Digital Trash Heap

punkcoder@lemmy.world to Selfhosted@lemmy.world – 17 points –

So here’s the problem that I have, I have several generations of back ups, which are currently taking over huge amounts of space on my NAS server. I want to be able to go through and process all of the files that are on it while the duplicating, and possibly going through and tagging any files that I find that are helpful. Is anyone aware of a good tool to help accomplish this task. Again because of the nature of the backups, I don’t want to utilize any software I’m not running locally.

Thanks in advance.

7

How are your backups currently stored, simple copies of the files like you would make with rsync? I assume your on a Linux NAS, in which case fdupes would likely fit the bill. meld would be another option, and it also has a GUI if your NAS isn't headless.

For future backups restic might be a nice option as it deduplicates itself each time you run the backup.

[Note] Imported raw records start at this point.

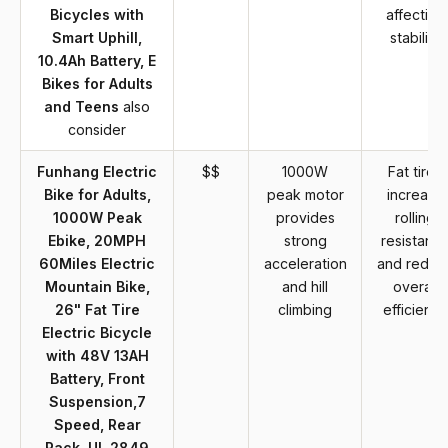
Bicycles with
affecting
Smart Uphill,
stability
10.4Ah Battery, E
Bikes for Adults
and Teens
also
consider
Funhang Electric
$$
1000W
Fat tires
Bike for Adults,
peak motor
increase
1000W Peak
provides
rolling
Ebike, 20MPH
strong
resistanc
60Miles Electric
acceleration
and reduc
Mountain Bike,
and hill
overall
26" Fat Tire
climbing
efficiency
Electric Bicycle
with 48V 13AH
Battery, Front
Suspension,7
Speed, Rear
Rack, UL 2849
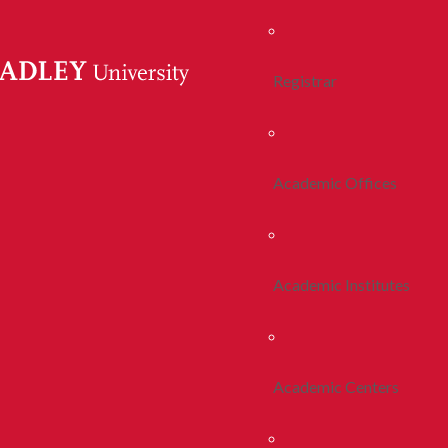
Registrar
Academic Offices
Academic Institutes
Academic Centers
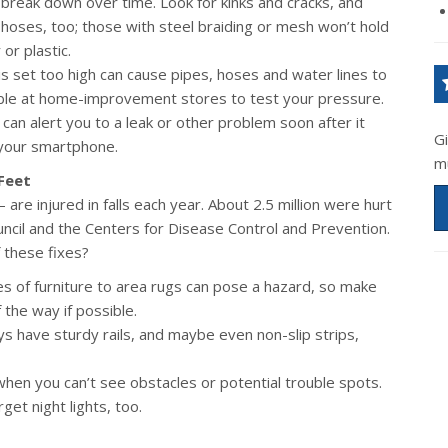
break down over time. Look for kinks and cracks, and
 hoses, too; those with steel braiding or mesh won’t hold
or plastic.
s set too high can cause pipes, hoses and water lines to
able at home-improvement stores to test your pressure.
an alert you to a leak or other problem soon after it
G
your smartphone.
m
Feet
are injured in falls each year. About 2.5 million were hurt
uncil and the Centers for Disease Control and Prevention.
 these fixes?
s of furniture to area rugs can pose a hazard, so make
 the way if possible.
 have sturdy rails, and maybe even non-slip strips,
 when you can’t see obstacles or potential trouble spots.
get night lights, too.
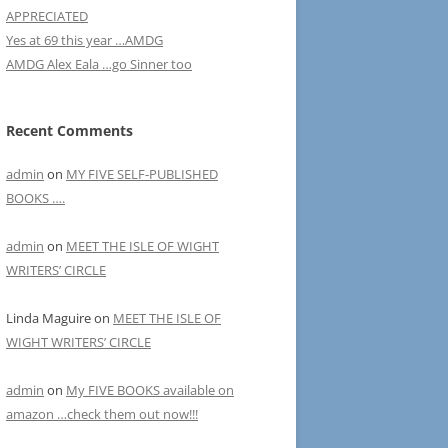
APPRECIATED
Yes at 69 this year …AMDG
AMDG Alex Eala …go Sinner too
Recent Comments
admin
on
MY FIVE SELF-PUBLISHED
BOOKS ….
admin
on
MEET THE ISLE OF WIGHT
WRITERS’ CIRCLE
Linda Maguire
on
MEET THE ISLE OF
WIGHT WRITERS’ CIRCLE
admin
on
My FIVE BOOKS available on
amazon …check them out now!!!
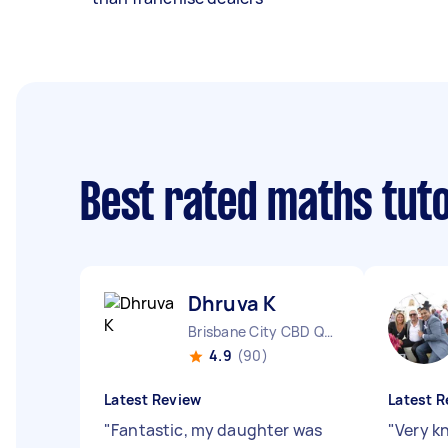
Best rated maths tut
Dhruva K
Brisbane City CBD QLD
4.9
(90)
Latest Review
Latest R
"
Fantastic, my daughter was
"
Very k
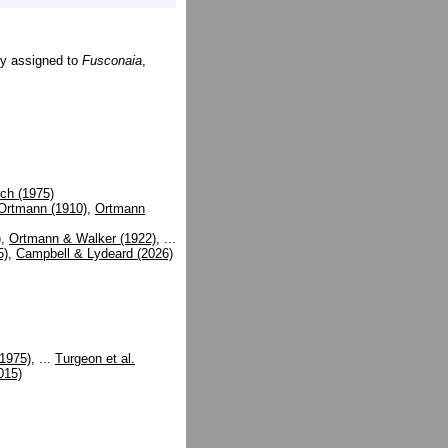
ly assigned to
Fusconaia
,
ch (1975)
Ortmann (1910)
,
Ortmann
)
,
Ortmann & Walker (1922)
, ...
5)
,
Campbell & Lydeard (2026)
(1975)
, ...
Turgeon et al.
015)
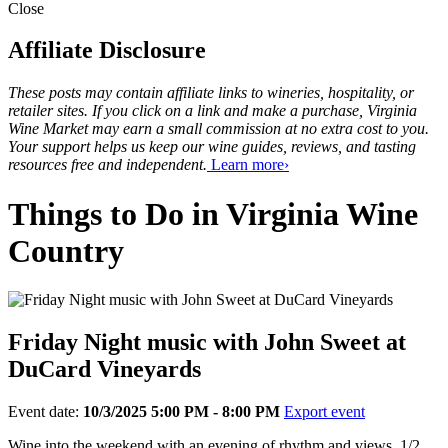
Close
Affiliate Disclosure
These posts may contain affiliate links to wineries, hospitality, or
retailer sites. If you click on a link and make a purchase, Virginia
Wine Market may earn a small commission at no extra cost to you.
Your support helps us keep our wine guides, reviews, and tasting
resources free and independent.
Learn more›
Things to Do in Virginia Wine
Country
Friday Night music with John Sweet at
DuCard Vineyards
Event date:
10/3/2025 5:00 PM - 8:00 PM
Export event
Wine into the weekend with an evening of rhythm and views, 1/2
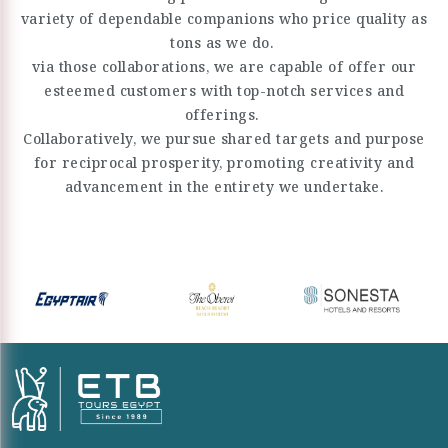
variety of dependable companions who price quality as
tons as we do.
via those collaborations, we are capable of offer our
esteemed customers with top-notch services and
offerings.
Collaboratively, we pursue shared targets and purpose
for reciprocal prosperity, promoting creativity and
advancement in the entirety we undertake.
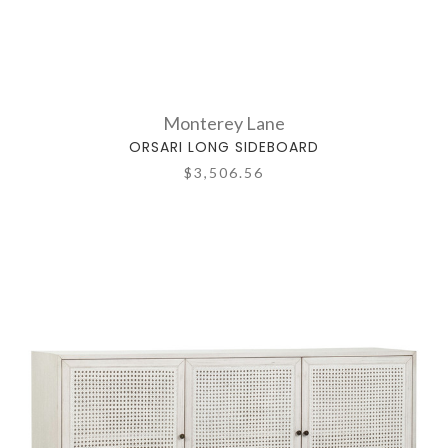
Monterey Lane
ORSARI LONG SIDEBOARD
$3,506.56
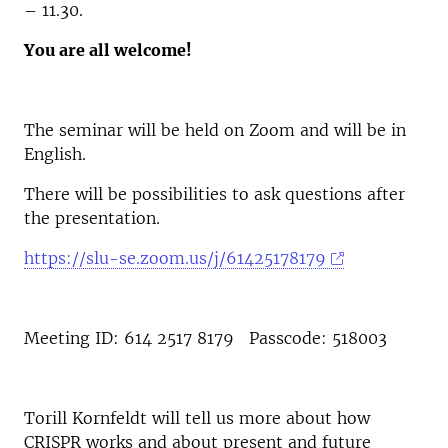
– 11.30.
You are all welcome!
The seminar will be held on Zoom and will be in
English.
There will be possibilities to ask questions after
the presentation.
https://slu-se.zoom.us/j/61425178179
Meeting ID: 614 2517 8179 Passcode: 518003
Torill Kornfeldt will tell us more about how
CRISPR works and about present and future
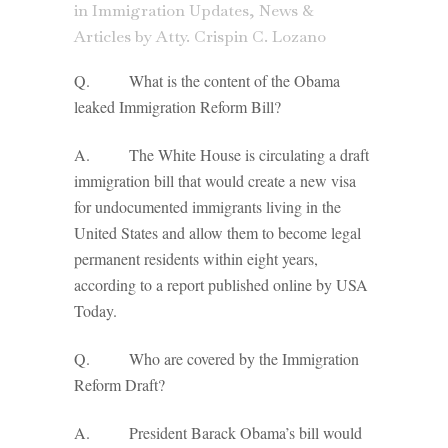
in
Immigration Updates
,
News &
Articles
by
Atty. Crispin C. Lozano
Q. What is the content of the Obama
leaked Immigration Reform Bill?
A. The White House is circulating a draft
immigration bill that would create a new visa
for undocumented immigrants living in the
United States and allow them to become legal
permanent residents within eight years,
according to a report published online by USA
Today.
Q. Who are covered by the Immigration
Reform Draft?
A. President Barack Obama’s bill would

You can set retention policies (i.e. 7 daily, 4 weekly, 2 monthly, etc...) that only keep regulated intervals of backups.

Borg Backup would also fit the bill for backups going forward, especially if OP is still backing up to a local server (as opposed to cloud object storage).

I haven't tried Borg, but have noticed it mentioned pretty often in data hoarder forums. What do you like about it?

It deduplicates aggressively at the block level. So if your files don't change much, each additional backup takes very little space. And if a file changes a little, Borg only backs up what's changed instead of the whole file again.

Borg also has a rich ecosystem of wrappers and tools (borgmatic, Vorta, etc.) that extend its functionality and make it easier to use.

Interesting, sounds like it's worth checking out. Plus as a star trek fan, I approve of the name 😄

The only thing I can think of is to do a restore of all the backups in sequence, assuming they're all of the same thing. That would give you one consolidated image. Then you could run some deduplication and take a new single backup, if desired.

But really it's so subjective that I don't think there's really any way to automate it. I would mount all the backups, go through everything, pick out what you want to keep, and delete the rest.

Look at it this way. If you've had the backup for years, and never needed to restore any of those files, how likely are you ever need them in the future? Even if you did delete something you later wanted, how life-threatening would it be to not have it?

Or you could take the easy way out and just add more storage.